Hyatt Hotels announced its investment in Oasis, an international room-sharing service that offers private members clubs and a network of local employees available to guests 24/7, in August 2017. They looked at this as a bid to offer a more upscale Airbnb alternative to their customers. Oasis, which now has more than 2,000 properties in 22 cities all around the world, is categorised under Hyatt’s Unbound Collection.  

The Marriott International Story-

The Marriott International, at a Los Angeles Conference, unveiled a concept for a hotel room as an attack against short-term rental firms. Under a row of tents on a city street, the hotel chain displayed models of some ideas it is considering. The most interesting being a four-bedroom apartment concept. The Los Angeles Times reported Toni Stoeckl, a Marriott vice-president, saying that the new layout could become part of its Element Hotel brand. They wish to start small by inculcating these apartment-style suites on each floor in Element hotels, with the rest of the rooms sticking to the traditional format.

Marriott is also trying to make their boutique Aloft brand more lucrative by offering things such as customisable healthy meals that can be ordered and paid for at digital kiosks. But the credibility of these gimmicks, as far as the ‘where to stay’ question is concerned, is yet to be figured.

“For many of the hotel companies, it’s about an investment in not missing out on an opportunity, and seeing if these companies can grow into a newer, stronger form of competition.” says, Bjorn Hanson, a New York University professor who studies the hotel and hospitality industry.


The Box House Hotel in North Greenpoint, Brooklyn, which offers apartment-style suites, lists at least five of nine rooms on Airbnb. The Riffin Manhattan, which recently converted from a hostel to a hotel, lists one private room in a “hipster hotel/hostel”. The Union Hotel in Gowanus, Brooklyn ; The Guesthouse Hotel in Chicago- named one of Chicago’s best new hotels of 2014; The Sea Rock Inn, a budget hotel in Los Angeles; and The Lumber Baron Inn, a mystery theater and wedding venue in Denver, also list on Airbnb.

Airbnb permits listings for rooms in hotels as long as they’re clearly portrayed as such.


Doing what Airbnb is doing is a potentially attractive opportunity for a lot of Hotels.
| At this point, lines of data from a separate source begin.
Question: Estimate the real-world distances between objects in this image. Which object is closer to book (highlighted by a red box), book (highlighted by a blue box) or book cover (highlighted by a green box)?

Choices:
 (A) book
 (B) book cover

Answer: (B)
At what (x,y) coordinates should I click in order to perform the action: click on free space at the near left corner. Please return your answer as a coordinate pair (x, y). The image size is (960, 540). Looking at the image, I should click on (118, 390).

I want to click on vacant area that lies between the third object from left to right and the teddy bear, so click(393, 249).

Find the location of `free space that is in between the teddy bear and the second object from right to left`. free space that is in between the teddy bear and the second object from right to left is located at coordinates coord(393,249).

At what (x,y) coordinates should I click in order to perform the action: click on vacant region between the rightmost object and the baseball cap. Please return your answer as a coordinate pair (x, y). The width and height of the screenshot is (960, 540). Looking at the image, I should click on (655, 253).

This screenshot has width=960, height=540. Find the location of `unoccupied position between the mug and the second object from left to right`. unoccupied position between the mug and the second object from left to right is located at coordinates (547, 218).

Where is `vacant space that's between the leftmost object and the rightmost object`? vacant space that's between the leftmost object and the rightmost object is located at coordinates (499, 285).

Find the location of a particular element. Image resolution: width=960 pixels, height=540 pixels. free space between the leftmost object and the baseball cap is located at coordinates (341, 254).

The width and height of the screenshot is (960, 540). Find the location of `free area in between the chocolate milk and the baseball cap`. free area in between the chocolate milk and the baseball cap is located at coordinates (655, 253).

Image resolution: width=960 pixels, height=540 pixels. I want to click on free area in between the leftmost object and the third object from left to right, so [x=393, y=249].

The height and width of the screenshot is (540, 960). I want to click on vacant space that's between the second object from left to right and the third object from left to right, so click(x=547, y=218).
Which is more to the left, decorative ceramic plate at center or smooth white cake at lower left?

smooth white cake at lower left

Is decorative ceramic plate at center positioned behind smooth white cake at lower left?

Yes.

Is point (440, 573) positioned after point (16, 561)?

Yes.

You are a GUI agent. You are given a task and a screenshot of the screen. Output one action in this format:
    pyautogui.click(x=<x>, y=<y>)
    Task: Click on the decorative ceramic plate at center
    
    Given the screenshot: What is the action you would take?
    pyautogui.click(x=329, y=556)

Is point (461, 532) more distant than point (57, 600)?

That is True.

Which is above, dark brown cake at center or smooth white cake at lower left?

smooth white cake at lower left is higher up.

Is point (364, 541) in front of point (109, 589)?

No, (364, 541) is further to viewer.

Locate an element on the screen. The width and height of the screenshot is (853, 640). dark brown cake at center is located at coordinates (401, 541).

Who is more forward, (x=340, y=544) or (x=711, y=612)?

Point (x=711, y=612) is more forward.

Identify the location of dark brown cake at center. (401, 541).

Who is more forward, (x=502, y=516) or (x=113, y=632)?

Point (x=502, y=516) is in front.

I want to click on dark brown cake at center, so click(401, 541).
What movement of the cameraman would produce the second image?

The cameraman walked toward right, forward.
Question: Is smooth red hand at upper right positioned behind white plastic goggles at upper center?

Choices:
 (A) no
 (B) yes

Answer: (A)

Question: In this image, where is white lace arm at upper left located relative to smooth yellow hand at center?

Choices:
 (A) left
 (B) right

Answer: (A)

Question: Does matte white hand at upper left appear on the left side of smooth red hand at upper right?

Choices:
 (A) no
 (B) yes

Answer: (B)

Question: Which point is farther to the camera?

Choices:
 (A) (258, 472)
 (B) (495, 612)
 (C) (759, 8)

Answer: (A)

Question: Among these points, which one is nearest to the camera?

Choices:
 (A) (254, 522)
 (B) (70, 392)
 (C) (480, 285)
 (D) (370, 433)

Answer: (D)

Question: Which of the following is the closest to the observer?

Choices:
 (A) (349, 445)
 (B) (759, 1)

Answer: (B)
Here are some quick tips on how hotels can be a little more Airbnb-ish!

  •    Help guests find authentic, local experiences- make their experiences as exquisite as possible
  •    Make your online booking procedure seamless
  •    Work on building a community- connect souls and journeys
  •    Leverage all your systems to bring a consistent experience to customers
  •    Emphasise on your USP. Highlight your best features and gain yourself a strong market position.


Collaborations that foster growth on both ends are the best ones.

If hotels make their accommodations less of a commodity and more of an experience, they could take advantage of Airbnb’s growing user-base by featuring on top of their search results. Airbnb could also leverage the professionalism portrayed at Hotels and ensure its customers the sense of security that they derive from booking a hotel over staying at someone’s house.  

The outcomes of strong alliances can never be predicted, just saying!